# taz.de -- Interessenvertretung als Kollektiv: Özkan streicht Integrationsbeauftragte
       
       > Nach dem Ausscheiden der bisherigen Amtsinhaberin wird die Stelle in
       > Niedersachsen nicht neu besetzt. Stattdessen wird ein Integrationsbeirat
       > eingerichtet, Vorsitzende wird die Ministerin selbst.
       
 (IMG) Bild: Will künftig Beschwerden der Migranten selbst entgegennehmen: die niedersächsische Sozialministerin Aygül Özkan (CDU).
       
       HANNOVER taz | Niedersachsens Sozial- und Integrationsministerin Aygül
       Özkan (CDU) streicht das Amt der Integrationsbeauftragten. Am Montag
       wechselte die bisherige Amtsinhaberin Honey Deihimi ins Bundeskanzleramt in
       Berlin. Am Dienstag verkündete Özkan, sie wolle die Stelle nicht neu
       besetzen und stattdessen einen Integrationsbeirat einrichten.
       
       Rund 40 Vertreter von Migrantenverbänden und -selbstorganisationen, aus
       Gewerkschaften und Wohlfahrtsverbänden will Özkan für den Beirat gewinnen.

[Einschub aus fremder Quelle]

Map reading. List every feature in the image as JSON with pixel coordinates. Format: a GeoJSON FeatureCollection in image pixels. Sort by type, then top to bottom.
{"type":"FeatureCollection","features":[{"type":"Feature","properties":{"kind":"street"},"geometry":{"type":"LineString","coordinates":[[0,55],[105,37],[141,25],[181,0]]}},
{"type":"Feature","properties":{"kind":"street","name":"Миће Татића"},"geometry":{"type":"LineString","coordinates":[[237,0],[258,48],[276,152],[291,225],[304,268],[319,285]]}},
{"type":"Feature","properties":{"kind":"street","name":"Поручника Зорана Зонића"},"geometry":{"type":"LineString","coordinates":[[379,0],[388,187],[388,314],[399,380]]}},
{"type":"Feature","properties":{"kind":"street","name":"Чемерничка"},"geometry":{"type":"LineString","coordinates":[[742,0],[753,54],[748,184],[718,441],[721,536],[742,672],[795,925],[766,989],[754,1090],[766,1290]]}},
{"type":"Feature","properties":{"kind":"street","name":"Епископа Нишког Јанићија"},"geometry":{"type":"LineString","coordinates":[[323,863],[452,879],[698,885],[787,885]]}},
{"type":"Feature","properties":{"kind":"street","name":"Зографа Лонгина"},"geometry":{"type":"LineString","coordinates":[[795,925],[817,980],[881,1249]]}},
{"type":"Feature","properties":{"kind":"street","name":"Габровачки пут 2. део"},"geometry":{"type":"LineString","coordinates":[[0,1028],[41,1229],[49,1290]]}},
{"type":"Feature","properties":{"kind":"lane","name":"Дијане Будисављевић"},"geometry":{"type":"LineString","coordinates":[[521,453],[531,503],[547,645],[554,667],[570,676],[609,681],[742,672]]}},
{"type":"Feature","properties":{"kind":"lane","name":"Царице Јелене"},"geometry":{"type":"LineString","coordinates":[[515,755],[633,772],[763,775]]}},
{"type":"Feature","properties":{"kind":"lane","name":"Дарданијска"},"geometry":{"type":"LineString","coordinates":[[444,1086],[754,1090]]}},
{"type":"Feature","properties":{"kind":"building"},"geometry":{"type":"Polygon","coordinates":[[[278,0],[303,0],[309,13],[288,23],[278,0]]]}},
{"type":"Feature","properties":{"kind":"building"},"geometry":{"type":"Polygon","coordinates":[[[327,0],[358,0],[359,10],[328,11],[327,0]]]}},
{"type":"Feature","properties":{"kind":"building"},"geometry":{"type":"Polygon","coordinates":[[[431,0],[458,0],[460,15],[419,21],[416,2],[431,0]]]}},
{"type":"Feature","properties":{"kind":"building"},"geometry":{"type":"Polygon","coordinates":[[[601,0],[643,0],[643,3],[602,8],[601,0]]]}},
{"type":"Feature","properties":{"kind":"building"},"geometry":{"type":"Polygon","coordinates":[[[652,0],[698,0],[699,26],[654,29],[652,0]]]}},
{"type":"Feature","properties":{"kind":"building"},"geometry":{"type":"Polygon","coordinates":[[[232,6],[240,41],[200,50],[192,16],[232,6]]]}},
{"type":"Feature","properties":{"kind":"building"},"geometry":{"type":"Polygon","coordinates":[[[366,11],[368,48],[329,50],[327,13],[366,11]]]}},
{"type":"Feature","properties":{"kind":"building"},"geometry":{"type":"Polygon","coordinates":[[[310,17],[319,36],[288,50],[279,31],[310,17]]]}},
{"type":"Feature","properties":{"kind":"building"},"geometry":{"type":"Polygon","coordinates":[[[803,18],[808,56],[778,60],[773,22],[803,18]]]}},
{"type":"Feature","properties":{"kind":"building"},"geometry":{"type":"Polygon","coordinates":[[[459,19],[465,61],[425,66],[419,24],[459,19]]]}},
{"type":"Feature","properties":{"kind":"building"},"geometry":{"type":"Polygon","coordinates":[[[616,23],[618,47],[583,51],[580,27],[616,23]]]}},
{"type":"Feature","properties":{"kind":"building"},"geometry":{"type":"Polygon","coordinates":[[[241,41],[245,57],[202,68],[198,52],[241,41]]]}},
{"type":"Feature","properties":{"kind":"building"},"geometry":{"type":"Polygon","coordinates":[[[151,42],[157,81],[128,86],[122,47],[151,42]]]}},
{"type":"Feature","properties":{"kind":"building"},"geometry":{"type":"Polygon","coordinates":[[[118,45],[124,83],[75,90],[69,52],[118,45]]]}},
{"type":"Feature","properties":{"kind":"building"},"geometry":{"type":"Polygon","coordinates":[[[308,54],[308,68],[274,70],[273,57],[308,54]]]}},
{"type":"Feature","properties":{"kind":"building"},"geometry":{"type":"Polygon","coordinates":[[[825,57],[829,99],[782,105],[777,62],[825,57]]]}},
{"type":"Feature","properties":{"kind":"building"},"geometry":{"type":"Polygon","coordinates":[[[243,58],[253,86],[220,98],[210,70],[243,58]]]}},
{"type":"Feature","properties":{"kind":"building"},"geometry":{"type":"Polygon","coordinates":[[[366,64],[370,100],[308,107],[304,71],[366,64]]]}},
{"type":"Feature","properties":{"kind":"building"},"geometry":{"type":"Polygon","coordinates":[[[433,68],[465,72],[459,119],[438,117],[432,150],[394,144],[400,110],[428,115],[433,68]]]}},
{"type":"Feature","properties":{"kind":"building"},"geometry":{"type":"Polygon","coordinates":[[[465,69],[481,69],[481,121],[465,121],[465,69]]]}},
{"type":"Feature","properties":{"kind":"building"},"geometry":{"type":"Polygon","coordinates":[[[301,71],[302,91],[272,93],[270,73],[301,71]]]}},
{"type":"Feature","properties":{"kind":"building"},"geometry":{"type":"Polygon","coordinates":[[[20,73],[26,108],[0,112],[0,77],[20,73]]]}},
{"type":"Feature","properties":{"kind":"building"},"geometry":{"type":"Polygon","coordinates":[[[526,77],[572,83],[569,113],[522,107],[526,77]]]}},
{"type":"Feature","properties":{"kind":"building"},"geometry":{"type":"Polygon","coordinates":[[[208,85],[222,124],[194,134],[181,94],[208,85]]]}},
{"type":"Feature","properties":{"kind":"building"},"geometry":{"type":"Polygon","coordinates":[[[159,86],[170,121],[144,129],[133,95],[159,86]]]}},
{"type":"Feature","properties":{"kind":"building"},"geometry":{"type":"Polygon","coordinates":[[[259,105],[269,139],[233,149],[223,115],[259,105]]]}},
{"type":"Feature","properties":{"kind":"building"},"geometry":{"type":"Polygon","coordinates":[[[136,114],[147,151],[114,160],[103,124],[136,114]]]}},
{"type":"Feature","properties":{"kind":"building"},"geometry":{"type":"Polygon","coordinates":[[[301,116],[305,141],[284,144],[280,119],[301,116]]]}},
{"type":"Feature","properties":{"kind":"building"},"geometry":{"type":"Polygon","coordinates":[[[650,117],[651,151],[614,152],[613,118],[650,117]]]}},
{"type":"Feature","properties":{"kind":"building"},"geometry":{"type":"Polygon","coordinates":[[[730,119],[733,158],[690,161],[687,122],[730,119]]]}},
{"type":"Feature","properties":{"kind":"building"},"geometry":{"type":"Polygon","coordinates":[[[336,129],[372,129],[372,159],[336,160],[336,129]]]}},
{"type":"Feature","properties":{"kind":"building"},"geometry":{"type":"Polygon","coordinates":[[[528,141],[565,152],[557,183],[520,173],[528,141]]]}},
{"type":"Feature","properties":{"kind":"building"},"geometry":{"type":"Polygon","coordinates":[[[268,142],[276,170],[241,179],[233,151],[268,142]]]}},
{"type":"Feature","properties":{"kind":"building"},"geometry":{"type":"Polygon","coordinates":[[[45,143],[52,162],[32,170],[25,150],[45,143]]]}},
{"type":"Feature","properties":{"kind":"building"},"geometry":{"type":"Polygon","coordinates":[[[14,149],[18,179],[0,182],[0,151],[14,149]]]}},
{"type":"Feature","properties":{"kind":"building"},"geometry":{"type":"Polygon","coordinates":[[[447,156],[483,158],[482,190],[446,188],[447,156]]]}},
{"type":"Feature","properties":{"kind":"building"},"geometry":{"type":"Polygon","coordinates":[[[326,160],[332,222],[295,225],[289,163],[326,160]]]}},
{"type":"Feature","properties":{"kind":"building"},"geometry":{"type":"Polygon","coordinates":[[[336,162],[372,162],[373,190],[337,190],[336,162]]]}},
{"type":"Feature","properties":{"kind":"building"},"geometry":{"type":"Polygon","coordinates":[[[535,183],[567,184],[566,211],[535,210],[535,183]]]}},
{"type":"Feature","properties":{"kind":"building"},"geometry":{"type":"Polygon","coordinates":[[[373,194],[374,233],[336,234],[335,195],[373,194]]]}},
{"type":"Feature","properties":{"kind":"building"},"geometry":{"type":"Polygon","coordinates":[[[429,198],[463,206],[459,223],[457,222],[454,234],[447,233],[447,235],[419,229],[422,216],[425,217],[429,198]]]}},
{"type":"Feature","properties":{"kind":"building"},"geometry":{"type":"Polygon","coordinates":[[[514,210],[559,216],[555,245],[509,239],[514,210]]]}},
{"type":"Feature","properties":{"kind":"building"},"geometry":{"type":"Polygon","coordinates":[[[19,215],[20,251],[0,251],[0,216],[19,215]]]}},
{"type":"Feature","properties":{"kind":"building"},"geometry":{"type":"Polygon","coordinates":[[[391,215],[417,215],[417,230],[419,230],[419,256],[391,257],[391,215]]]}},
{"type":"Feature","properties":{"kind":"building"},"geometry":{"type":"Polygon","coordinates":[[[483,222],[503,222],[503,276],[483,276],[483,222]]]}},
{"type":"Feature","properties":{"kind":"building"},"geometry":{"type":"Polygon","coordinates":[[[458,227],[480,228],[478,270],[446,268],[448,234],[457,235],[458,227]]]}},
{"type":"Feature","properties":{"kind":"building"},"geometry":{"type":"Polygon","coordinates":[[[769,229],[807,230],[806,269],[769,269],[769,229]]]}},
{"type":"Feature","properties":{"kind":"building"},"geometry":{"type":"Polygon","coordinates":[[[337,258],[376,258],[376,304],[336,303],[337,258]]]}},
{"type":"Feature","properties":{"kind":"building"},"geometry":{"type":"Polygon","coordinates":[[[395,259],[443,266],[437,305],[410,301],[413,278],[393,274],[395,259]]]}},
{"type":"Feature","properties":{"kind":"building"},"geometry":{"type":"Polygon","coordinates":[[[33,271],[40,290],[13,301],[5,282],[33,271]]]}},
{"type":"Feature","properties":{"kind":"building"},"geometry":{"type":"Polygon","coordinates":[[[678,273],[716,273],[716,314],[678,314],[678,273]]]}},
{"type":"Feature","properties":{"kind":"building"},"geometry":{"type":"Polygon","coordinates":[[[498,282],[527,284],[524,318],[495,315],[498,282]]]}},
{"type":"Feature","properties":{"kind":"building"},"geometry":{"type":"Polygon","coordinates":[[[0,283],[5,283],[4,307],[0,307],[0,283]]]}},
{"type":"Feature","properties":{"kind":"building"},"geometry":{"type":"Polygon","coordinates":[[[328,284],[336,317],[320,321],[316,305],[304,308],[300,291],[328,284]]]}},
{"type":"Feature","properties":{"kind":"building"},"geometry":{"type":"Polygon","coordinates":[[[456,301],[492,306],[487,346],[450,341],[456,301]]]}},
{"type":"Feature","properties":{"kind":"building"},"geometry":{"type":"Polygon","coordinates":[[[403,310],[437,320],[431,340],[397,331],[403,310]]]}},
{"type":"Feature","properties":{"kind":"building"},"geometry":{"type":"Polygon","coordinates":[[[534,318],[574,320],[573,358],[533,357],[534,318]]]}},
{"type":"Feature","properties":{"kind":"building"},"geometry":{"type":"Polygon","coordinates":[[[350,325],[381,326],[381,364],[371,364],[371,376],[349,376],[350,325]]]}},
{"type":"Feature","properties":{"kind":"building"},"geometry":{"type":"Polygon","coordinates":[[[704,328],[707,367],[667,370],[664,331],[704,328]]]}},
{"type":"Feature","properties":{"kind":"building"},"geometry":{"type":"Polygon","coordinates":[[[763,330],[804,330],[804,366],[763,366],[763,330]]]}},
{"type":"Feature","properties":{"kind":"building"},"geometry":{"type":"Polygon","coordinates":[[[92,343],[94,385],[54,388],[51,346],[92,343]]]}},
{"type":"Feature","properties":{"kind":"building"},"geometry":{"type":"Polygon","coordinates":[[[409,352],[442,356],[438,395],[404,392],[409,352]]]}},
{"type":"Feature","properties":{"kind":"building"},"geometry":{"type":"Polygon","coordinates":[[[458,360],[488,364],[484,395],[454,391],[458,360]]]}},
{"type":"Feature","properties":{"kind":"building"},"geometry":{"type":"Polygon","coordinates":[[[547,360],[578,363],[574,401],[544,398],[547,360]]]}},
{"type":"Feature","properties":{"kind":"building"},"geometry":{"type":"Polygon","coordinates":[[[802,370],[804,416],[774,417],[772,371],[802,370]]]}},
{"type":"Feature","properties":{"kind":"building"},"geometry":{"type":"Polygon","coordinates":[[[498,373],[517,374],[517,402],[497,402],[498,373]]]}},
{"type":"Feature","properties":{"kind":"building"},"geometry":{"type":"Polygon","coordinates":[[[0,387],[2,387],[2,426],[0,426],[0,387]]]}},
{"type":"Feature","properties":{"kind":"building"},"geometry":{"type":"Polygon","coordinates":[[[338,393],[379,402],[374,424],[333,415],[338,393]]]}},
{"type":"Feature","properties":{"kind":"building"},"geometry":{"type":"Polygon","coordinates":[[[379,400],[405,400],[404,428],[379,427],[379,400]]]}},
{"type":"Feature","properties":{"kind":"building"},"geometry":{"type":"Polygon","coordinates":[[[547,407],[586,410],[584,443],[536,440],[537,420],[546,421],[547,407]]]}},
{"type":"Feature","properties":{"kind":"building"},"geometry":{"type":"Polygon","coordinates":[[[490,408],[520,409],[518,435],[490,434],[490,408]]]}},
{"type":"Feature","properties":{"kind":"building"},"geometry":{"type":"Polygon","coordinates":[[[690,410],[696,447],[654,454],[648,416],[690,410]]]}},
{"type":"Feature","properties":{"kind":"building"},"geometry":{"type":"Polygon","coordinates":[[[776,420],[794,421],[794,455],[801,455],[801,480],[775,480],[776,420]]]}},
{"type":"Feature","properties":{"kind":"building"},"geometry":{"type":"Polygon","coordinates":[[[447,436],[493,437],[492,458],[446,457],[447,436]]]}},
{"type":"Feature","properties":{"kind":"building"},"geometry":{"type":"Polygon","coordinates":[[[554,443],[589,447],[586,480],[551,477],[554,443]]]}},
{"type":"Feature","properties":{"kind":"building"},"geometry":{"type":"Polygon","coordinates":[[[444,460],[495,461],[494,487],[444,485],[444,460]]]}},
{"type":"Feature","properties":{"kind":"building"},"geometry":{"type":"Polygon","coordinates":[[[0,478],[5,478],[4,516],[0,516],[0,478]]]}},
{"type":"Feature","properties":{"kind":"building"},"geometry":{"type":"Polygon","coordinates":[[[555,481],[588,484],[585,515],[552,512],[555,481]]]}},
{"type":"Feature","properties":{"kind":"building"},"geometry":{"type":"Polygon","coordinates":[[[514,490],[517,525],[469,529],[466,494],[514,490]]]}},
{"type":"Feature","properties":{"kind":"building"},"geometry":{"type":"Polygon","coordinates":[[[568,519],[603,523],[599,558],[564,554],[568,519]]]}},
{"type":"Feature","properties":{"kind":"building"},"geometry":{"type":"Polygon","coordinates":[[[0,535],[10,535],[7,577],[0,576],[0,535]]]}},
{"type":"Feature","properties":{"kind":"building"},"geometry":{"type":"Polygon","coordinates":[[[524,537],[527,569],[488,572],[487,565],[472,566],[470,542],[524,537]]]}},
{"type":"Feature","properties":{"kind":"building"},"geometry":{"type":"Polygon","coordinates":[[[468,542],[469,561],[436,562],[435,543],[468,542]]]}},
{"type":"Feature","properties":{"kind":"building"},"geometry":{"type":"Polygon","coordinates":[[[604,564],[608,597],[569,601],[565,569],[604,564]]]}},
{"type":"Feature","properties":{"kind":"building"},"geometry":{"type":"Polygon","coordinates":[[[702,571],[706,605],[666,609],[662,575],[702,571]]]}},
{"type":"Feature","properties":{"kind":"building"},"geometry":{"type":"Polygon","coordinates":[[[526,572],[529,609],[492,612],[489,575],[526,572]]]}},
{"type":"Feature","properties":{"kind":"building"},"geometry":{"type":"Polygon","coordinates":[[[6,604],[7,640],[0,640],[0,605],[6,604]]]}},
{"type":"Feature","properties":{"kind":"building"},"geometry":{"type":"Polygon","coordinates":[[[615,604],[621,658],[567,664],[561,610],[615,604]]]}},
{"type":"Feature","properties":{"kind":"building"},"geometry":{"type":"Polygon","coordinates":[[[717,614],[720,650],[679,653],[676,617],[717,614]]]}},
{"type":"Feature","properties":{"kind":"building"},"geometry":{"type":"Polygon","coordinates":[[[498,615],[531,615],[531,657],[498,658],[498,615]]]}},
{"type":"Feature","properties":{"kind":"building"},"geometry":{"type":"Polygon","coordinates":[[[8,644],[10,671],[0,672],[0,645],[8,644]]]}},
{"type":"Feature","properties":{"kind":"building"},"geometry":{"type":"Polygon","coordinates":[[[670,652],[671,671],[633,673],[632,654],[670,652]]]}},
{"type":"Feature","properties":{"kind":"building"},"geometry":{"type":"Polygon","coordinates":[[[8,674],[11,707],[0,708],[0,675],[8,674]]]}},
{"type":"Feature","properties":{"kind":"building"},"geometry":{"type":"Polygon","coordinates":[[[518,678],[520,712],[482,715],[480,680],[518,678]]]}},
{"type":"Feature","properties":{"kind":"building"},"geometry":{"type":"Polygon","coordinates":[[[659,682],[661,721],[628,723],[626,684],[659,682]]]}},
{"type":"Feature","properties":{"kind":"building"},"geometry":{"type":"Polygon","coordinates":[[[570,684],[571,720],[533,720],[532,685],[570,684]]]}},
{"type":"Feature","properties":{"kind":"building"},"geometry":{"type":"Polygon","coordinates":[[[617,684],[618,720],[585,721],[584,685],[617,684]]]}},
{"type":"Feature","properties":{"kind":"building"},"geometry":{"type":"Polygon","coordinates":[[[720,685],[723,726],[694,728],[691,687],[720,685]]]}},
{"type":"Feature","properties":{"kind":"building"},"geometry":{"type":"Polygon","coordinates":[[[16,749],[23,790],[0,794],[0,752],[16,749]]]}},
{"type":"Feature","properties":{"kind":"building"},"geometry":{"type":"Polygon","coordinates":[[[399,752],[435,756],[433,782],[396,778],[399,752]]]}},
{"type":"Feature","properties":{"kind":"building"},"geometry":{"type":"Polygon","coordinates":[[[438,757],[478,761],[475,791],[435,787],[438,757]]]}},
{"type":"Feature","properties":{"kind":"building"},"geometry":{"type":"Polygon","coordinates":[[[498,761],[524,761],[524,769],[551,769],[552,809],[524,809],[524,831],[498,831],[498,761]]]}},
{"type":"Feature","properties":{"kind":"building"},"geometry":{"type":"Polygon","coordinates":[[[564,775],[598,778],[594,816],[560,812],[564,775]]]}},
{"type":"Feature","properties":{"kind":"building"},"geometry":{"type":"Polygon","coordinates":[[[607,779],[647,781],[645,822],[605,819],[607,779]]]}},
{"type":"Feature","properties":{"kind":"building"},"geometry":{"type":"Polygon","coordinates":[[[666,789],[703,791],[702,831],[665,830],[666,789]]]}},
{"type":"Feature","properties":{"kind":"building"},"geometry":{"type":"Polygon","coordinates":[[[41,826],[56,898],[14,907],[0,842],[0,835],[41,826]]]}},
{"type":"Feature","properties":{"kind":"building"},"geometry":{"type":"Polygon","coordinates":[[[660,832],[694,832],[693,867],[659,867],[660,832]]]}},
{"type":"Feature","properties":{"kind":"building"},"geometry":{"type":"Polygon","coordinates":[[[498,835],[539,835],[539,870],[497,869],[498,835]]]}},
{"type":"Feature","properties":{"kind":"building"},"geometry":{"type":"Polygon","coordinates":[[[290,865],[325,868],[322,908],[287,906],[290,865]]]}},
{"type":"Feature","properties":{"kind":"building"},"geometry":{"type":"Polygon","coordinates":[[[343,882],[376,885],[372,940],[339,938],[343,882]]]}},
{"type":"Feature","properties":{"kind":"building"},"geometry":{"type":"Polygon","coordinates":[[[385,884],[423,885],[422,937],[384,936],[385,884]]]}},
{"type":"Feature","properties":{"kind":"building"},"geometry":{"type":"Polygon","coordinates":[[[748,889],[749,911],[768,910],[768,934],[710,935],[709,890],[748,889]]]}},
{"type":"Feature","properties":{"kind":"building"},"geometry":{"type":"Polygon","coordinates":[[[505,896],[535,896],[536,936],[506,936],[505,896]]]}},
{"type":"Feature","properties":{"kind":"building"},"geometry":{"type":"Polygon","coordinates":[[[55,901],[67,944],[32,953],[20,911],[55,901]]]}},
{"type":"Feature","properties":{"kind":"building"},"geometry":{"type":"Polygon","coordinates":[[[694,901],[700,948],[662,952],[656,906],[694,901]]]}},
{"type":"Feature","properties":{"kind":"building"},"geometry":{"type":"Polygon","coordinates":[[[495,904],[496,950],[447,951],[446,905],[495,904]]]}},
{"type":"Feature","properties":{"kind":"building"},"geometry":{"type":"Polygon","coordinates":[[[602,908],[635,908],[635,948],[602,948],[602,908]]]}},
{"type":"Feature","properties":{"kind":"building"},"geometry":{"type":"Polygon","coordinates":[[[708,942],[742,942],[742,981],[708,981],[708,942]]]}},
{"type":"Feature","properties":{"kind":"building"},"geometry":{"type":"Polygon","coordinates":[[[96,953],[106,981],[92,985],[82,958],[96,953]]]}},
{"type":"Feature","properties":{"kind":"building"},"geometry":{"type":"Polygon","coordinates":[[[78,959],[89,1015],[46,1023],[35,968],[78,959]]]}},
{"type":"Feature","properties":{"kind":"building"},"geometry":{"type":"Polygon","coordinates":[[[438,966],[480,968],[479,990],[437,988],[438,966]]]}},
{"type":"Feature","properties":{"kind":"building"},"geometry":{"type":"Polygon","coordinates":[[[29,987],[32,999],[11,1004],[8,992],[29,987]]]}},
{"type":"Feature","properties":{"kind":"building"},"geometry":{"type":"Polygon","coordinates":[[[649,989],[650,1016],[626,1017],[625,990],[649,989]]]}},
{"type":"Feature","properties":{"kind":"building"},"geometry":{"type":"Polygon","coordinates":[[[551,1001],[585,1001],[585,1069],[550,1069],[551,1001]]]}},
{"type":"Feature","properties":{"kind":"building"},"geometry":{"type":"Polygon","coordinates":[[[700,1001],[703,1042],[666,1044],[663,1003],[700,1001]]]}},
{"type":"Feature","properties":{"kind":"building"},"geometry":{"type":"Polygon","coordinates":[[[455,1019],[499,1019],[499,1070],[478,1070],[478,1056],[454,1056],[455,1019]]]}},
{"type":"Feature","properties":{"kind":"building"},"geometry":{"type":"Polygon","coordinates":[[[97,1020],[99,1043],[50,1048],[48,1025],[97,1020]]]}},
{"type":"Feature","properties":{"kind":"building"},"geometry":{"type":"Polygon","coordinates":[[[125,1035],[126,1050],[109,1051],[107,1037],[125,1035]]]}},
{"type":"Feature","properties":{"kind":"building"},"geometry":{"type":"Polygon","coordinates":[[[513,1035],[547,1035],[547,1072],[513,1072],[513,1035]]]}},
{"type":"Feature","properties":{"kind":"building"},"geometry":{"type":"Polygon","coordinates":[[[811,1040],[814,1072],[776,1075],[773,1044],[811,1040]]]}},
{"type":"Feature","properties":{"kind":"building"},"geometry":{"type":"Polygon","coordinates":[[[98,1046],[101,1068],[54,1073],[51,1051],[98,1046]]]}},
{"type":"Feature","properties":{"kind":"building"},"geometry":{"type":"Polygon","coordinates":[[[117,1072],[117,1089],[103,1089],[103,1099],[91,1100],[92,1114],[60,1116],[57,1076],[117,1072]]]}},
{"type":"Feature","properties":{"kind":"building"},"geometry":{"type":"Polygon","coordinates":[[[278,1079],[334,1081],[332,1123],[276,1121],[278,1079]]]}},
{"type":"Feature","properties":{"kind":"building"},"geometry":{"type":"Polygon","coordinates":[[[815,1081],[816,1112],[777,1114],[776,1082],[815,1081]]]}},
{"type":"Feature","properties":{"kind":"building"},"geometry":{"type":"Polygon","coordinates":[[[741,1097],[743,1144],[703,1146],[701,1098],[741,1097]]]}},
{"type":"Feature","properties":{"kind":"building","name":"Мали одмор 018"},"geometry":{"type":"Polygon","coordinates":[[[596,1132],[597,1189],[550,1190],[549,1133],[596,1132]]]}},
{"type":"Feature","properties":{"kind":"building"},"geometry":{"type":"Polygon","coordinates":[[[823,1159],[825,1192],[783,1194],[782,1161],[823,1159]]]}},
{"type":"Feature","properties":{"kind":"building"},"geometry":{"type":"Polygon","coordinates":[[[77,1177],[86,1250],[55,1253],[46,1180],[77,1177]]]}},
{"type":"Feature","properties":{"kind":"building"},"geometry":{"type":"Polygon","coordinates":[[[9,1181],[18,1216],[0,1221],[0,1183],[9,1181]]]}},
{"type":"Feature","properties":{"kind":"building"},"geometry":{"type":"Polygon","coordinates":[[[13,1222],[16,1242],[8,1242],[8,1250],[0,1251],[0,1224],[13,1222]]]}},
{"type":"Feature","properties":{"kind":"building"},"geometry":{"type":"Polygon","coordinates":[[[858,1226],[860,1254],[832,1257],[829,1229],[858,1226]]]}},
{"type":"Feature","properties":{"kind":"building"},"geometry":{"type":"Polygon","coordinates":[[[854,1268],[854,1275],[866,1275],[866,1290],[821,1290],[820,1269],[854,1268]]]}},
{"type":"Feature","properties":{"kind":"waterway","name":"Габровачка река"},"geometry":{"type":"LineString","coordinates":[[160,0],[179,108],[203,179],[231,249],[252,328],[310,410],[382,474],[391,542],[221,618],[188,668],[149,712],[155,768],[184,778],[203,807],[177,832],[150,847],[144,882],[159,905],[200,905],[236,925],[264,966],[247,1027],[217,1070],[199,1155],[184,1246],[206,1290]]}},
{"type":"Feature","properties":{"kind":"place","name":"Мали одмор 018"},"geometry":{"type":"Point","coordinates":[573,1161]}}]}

       Zwei Mal im Jahr sollen sie tagen - unter dem Vorsitz der Ministerin
       selbst. Welche Befugnisse der Beirat haben wird, blieb am Dienstag
       weitgehend unklar. "Impulse" soll er geben, heißt es in Özkans
       Pressemitteilung. "Politische Handlungsfelder benennen und tägliche
       Probleme von Migranten äußern", ergänzt ihr Sprecher Thomas Spieker.
       
       Özkan verstehe das als Weiterentwicklung ihrer Integrationspolitik, sagt
       Spieker. Man wolle künftig auf "direkte Kommunikation" setzen. MigrantInnen
       sollten ihre Meinung über den Beirat direkt an die schwarz-gelbe
       Landesregierung weitergeben statt wie bislang "gefiltert" durch die Person
       der Integrationsbeauftragten.
       
       Für Ombudsfragen bei Einbürgerungs- oder Abschiebefällen verweist Spieker
       an die niedersächsische Härtefallkommission und den Petitionsausschuss des
       Landtags. "Zynisch" findet das die SPD-Integrationspolitikerin Silke
       Lesemann. Petitionen gegen Regierungsentscheidungen seien in der Regel
       chancenlos. Die Härtefallkommission stehe seit Jahren in der Kritik, im
       Zweifel gegen die Antragssteller zu entscheiden.
       
       Ein Beirat mit der Ministerin als Vorsitzende sei eine
       "Placebo-Veranstaltung", so Lesemann. Die Linksfraktion kritisiert, das
       Gremium habe "keinerlei Entscheidungsbefugnisse". Die Landtagsgrünen
       fordern statt der Stellenstreichung eine unabhängig agierende
       Integrationsbeauftragte. Die solle die Interessen Zugewanderter
       formulieren, "anstatt wie bisher den MigrantInnen die Position der
       Landesregierung näherzubringen", sagt die Grünen-Integrationspolitikerin
       Filiz Polat.
       
       Deihimi, die künftig bei der Bundesintegrationsbeauftragten Maria Böhmer
       (CDU) an der Organisation des Nationalen Integrationsgipfels mitarbeiten
       soll, werde von Özkan "das denkbar schlechteste Zeugnis ausgestellt", sagte
       Polat.
       
       2007 hatte der frühere Ministerpräsident Christian Wulff (CDU) Deihimi für
       das Amt berufen. Damals war das ein kleiner Coup: Die in Wien als Tochter
       iranischer Eltern geborene Deihimi war bundesweit die erste
       Integrationsbeauftragte mit eigener Migrationsgeschichte. In der
       Öffentlichkeit jedoch wurde ihre Arbeit kaum wahrgenommen. Stets sei die
       CDU-Frau auf Parteilinie gewesen, werfen ihr Kritiker vor. Nie stellte sie
       sich gegen die Landesregierung, auch nicht gegen den Kurs von Innenminister
       und CDU-Hardliner Uwe Schünemann, in dessen Ministerium die Stelle zunächst
       angesiedelt war.
       
       Ähnlich still ist es um Özkan geworden, dabei war ihre Ernennung ebenfalls
       ein Coup: 2010 machte Wulff sie zu Deutschlands erster türkischstämmigen
       Ministerin. Sie übernahm die Ressorts Soziales, Frauen und Gesundheit, der
       Bereich Integration wanderte samt Deihimi vom Innenministerium zu ihr.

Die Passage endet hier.